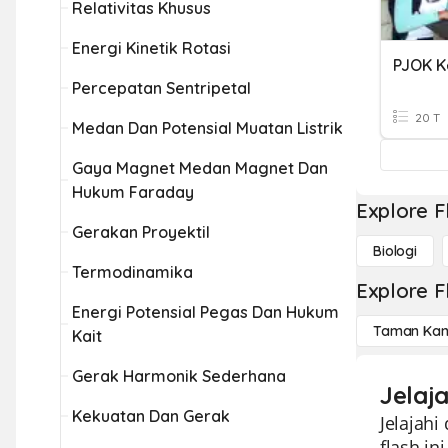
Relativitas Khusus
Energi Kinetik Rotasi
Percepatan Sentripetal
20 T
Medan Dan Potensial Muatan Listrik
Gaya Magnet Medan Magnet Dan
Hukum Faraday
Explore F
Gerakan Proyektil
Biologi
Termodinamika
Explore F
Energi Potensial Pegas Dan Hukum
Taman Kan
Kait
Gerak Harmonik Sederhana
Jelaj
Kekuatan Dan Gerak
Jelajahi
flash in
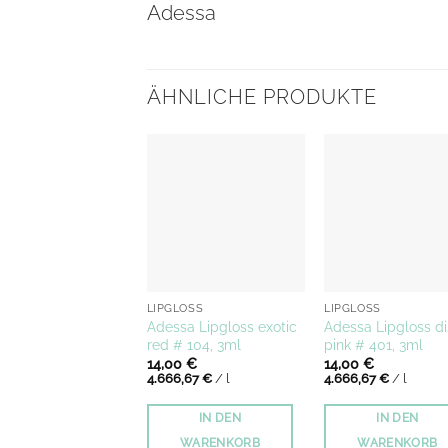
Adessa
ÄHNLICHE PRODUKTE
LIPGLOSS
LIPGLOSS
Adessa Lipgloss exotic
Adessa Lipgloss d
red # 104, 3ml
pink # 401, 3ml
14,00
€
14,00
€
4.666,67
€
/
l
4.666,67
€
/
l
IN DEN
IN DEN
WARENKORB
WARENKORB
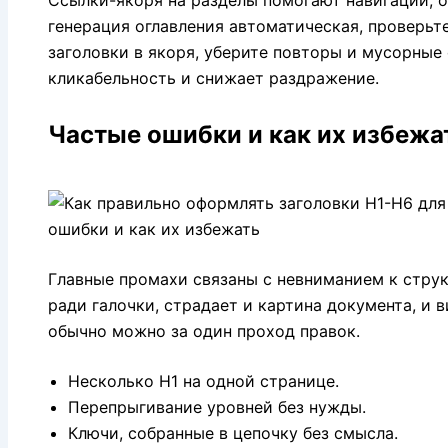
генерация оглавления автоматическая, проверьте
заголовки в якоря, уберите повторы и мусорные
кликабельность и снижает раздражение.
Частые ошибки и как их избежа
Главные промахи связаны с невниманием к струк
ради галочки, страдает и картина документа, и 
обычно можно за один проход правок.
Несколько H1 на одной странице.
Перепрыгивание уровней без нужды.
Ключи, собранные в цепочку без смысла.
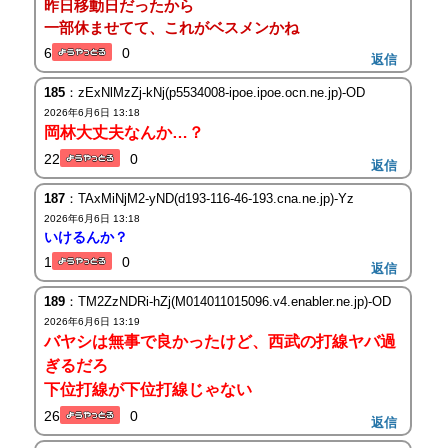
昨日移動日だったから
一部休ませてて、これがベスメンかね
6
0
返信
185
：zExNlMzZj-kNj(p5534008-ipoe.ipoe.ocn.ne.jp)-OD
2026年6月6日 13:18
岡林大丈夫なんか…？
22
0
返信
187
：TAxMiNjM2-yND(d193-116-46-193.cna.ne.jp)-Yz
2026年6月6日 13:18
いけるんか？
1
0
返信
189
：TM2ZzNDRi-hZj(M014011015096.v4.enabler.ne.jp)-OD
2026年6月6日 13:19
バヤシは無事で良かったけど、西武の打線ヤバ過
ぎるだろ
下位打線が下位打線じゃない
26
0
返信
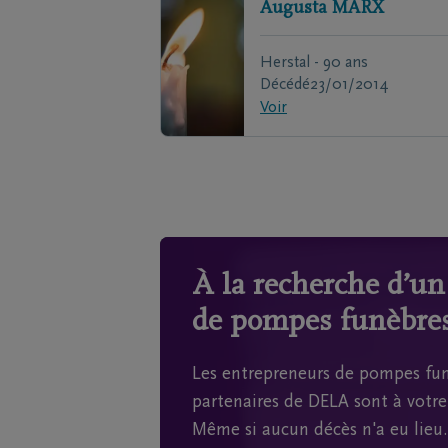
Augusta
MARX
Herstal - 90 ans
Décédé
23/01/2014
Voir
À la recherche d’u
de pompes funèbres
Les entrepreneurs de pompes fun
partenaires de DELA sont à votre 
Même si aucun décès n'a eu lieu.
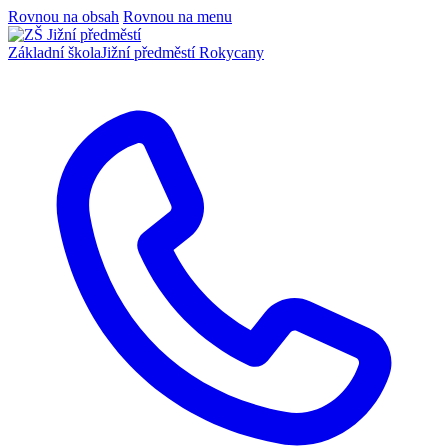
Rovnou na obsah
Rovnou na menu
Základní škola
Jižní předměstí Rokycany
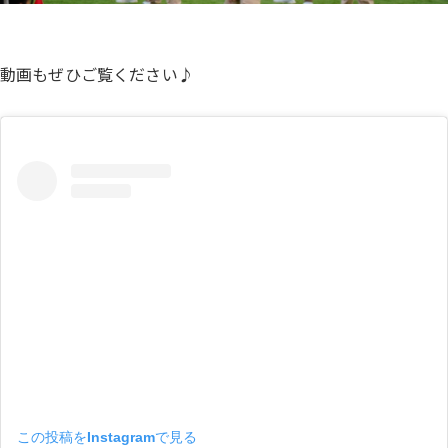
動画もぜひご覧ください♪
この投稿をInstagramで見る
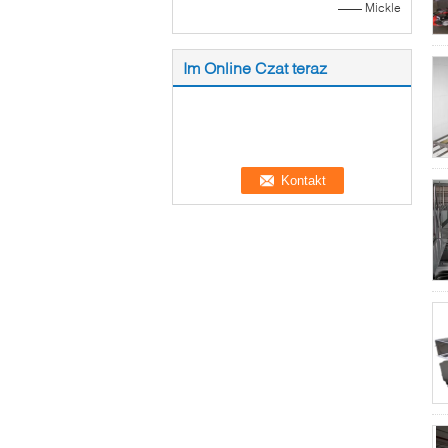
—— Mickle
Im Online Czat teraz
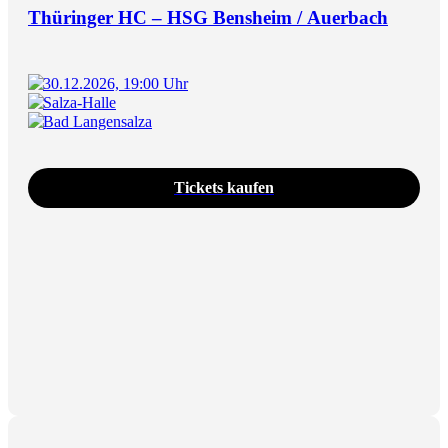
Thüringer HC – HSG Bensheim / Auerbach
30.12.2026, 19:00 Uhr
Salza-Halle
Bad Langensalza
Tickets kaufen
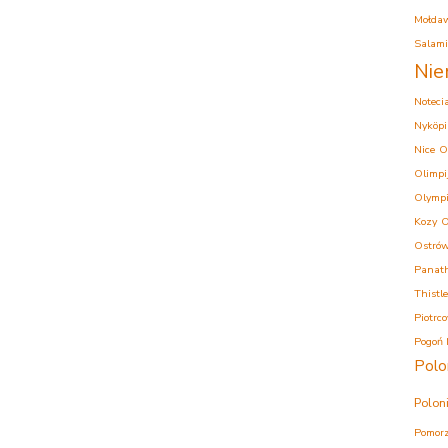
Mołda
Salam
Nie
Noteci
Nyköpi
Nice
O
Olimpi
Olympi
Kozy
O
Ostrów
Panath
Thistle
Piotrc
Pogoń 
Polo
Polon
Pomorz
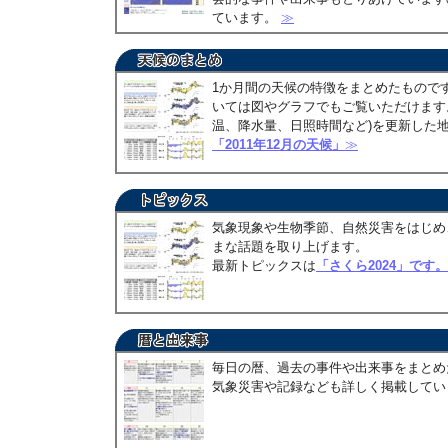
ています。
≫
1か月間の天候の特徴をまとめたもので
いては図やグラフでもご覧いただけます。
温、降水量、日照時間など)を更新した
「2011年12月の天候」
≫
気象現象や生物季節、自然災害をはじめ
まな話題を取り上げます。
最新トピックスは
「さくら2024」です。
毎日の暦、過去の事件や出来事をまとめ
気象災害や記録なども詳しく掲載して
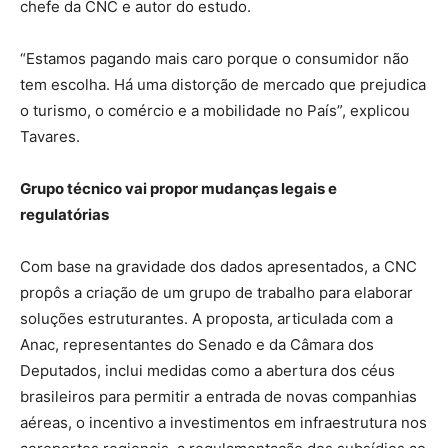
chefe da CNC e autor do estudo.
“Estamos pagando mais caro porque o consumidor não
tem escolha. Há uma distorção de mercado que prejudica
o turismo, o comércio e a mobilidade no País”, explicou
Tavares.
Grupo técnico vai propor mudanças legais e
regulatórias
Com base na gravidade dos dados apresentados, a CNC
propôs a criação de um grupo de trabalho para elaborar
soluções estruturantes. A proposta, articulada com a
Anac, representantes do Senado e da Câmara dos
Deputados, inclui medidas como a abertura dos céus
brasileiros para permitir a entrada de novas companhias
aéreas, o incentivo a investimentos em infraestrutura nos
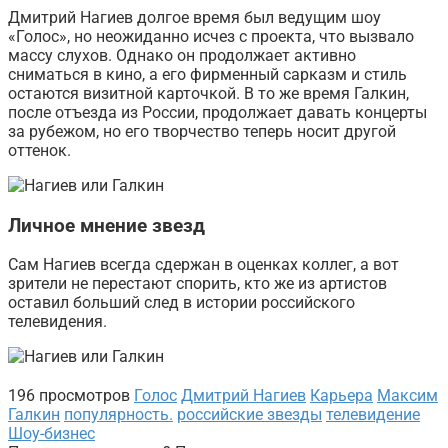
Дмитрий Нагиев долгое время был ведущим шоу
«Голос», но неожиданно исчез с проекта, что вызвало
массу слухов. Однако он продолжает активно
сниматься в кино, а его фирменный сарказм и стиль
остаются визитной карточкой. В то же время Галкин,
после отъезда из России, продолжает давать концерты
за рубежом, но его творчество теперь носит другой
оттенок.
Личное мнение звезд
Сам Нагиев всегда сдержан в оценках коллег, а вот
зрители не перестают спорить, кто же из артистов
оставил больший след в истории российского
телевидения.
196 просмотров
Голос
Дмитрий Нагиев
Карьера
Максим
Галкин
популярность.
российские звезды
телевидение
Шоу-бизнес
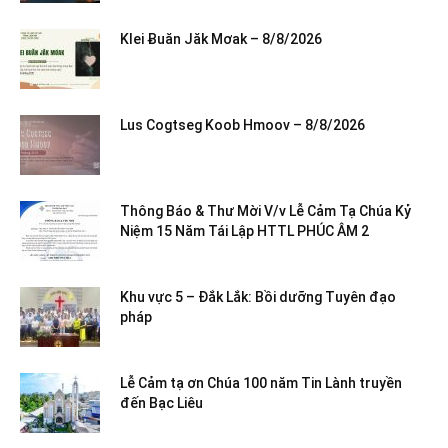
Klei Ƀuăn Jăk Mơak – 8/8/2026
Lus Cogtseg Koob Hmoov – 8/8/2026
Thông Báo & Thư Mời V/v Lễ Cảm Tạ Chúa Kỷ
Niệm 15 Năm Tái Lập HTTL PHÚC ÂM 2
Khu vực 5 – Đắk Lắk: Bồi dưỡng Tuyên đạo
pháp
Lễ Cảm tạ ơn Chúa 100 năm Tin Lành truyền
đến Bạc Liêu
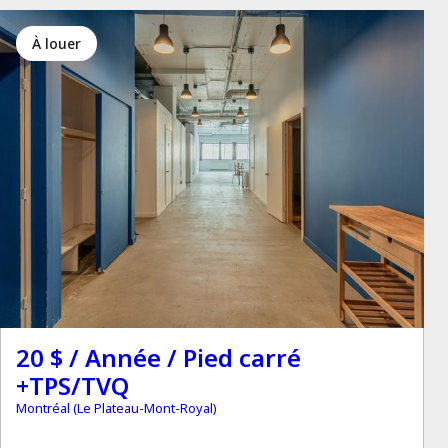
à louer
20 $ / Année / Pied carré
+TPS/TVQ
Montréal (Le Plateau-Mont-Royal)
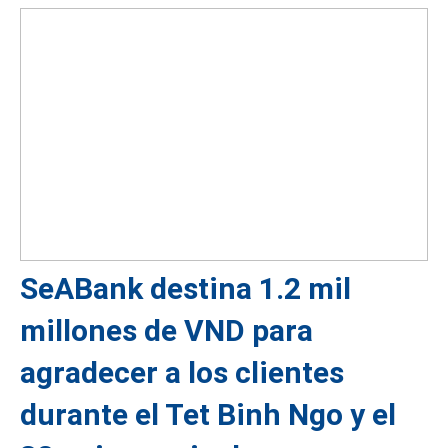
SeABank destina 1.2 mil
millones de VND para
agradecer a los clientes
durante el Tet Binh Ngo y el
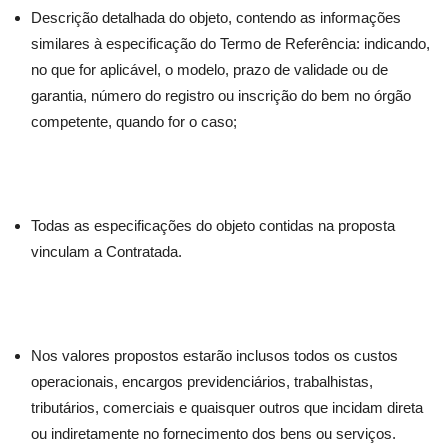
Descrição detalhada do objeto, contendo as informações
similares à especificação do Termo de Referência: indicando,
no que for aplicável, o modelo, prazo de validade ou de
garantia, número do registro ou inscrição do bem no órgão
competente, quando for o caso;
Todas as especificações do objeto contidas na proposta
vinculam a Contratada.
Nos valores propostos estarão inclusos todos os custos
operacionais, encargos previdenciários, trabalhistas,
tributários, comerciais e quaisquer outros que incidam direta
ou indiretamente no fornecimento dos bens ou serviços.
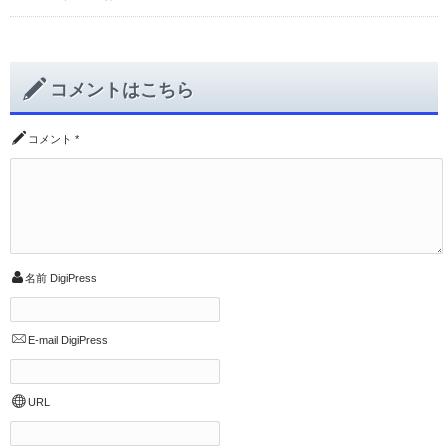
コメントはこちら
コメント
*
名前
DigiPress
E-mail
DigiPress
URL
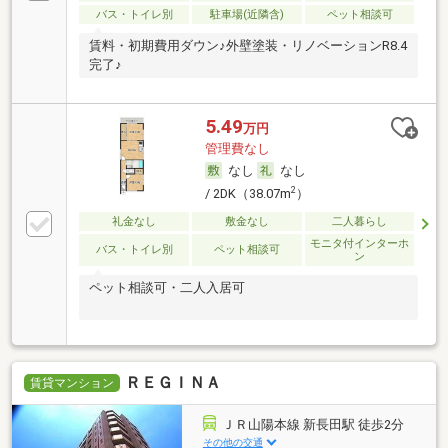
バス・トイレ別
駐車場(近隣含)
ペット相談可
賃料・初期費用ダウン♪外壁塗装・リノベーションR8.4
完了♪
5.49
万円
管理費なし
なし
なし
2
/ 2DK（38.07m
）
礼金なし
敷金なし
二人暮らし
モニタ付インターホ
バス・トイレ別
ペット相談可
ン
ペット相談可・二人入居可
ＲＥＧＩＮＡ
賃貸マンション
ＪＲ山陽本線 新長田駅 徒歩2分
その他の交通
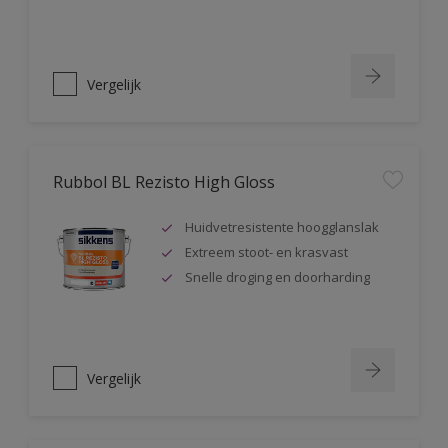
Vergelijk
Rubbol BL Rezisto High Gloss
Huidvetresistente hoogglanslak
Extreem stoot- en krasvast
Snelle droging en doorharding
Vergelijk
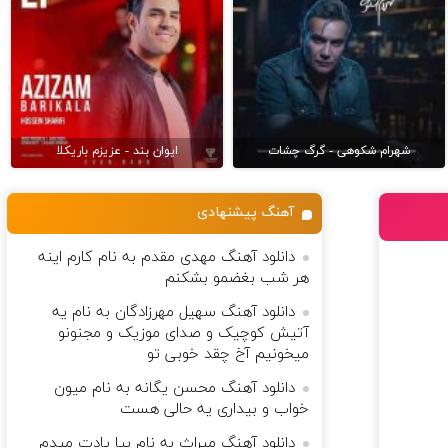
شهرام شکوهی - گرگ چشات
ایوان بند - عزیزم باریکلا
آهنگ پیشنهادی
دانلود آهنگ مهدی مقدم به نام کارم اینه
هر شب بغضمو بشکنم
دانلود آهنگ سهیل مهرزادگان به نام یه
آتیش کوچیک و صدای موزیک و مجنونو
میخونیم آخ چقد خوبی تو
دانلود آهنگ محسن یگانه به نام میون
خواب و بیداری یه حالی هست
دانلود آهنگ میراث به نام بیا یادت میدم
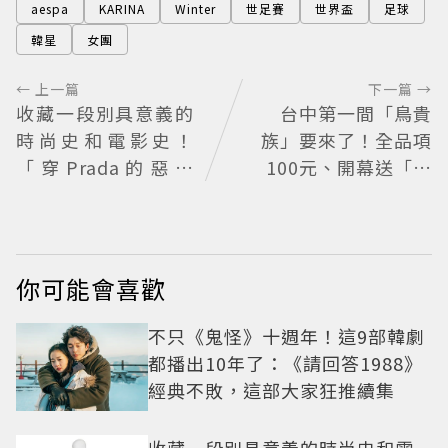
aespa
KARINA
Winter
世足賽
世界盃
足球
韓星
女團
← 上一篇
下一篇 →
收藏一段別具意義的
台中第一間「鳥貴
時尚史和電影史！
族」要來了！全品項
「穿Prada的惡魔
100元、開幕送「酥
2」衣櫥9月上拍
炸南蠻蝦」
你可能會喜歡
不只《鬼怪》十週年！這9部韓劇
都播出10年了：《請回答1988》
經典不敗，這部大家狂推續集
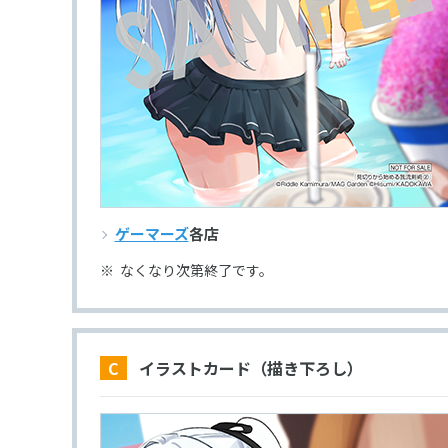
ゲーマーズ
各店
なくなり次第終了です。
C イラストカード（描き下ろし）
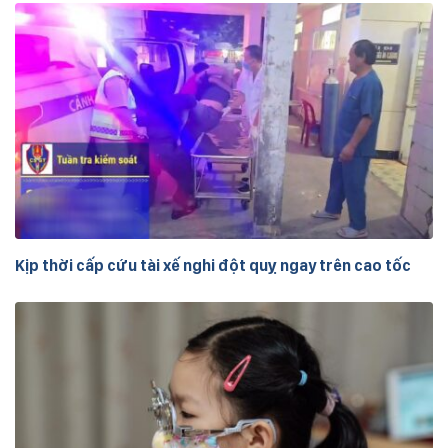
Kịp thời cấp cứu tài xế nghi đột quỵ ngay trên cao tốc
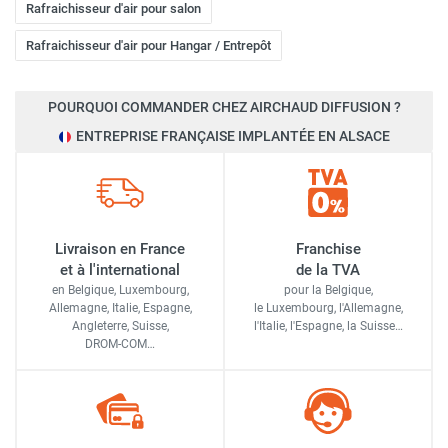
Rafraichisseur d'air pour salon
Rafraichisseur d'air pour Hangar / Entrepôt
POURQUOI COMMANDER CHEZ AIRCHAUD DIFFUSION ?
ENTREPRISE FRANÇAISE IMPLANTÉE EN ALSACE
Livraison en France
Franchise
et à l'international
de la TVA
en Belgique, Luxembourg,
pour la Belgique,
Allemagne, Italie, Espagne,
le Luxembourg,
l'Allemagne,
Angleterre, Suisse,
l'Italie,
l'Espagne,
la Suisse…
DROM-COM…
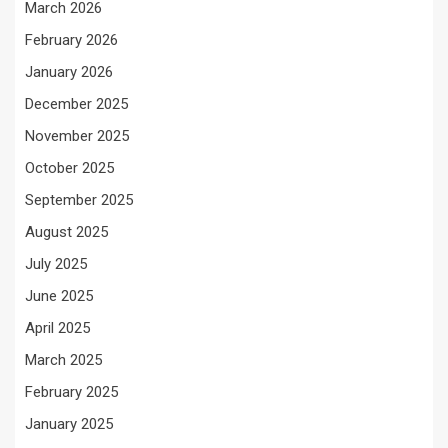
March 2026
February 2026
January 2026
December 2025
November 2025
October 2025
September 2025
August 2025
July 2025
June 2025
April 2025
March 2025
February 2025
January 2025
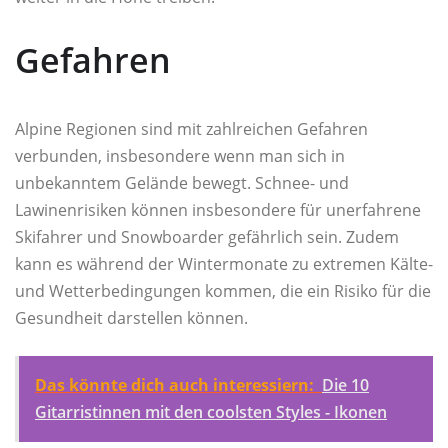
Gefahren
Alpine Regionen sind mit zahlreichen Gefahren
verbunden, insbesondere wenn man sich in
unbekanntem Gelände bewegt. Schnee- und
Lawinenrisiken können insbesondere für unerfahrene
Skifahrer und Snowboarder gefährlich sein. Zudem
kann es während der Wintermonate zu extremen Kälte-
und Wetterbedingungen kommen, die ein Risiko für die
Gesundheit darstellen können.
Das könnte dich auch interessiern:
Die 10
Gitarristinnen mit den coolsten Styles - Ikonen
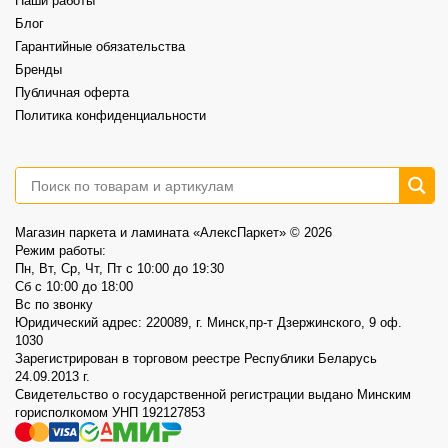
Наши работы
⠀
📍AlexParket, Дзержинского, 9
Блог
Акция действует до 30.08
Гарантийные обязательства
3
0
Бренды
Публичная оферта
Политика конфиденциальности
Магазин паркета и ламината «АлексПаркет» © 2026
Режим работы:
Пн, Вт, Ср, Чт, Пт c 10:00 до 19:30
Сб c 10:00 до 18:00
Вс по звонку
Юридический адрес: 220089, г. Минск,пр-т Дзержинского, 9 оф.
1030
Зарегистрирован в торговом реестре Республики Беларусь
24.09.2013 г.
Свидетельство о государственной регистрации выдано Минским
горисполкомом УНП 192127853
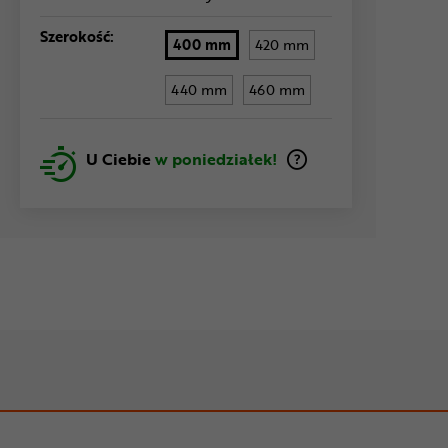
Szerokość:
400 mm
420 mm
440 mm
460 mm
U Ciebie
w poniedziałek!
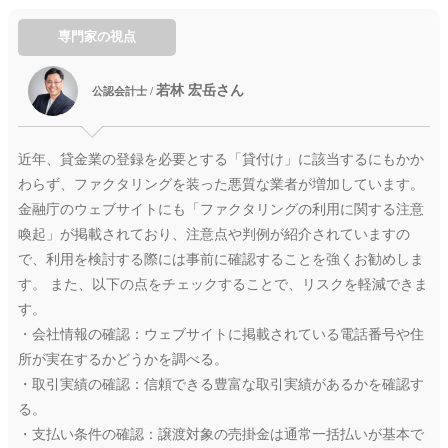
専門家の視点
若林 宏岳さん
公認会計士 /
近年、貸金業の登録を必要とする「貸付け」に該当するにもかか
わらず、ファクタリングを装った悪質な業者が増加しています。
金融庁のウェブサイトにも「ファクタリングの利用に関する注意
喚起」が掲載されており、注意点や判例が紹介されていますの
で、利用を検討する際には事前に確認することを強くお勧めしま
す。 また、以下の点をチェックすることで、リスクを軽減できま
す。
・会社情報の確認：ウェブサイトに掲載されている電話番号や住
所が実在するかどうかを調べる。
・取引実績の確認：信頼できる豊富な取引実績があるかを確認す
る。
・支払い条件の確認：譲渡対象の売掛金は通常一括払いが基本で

====================

▶ Exercise details: Wherever the string "Нагиев" appears in a line of the records above, copy that line.

▶ Expected answer:
Дмитрий Нагиев долгое время был ведущим шоу
Сам Нагиев всегда сдержан в оценках коллег, а вот
Дмитрий Нагиев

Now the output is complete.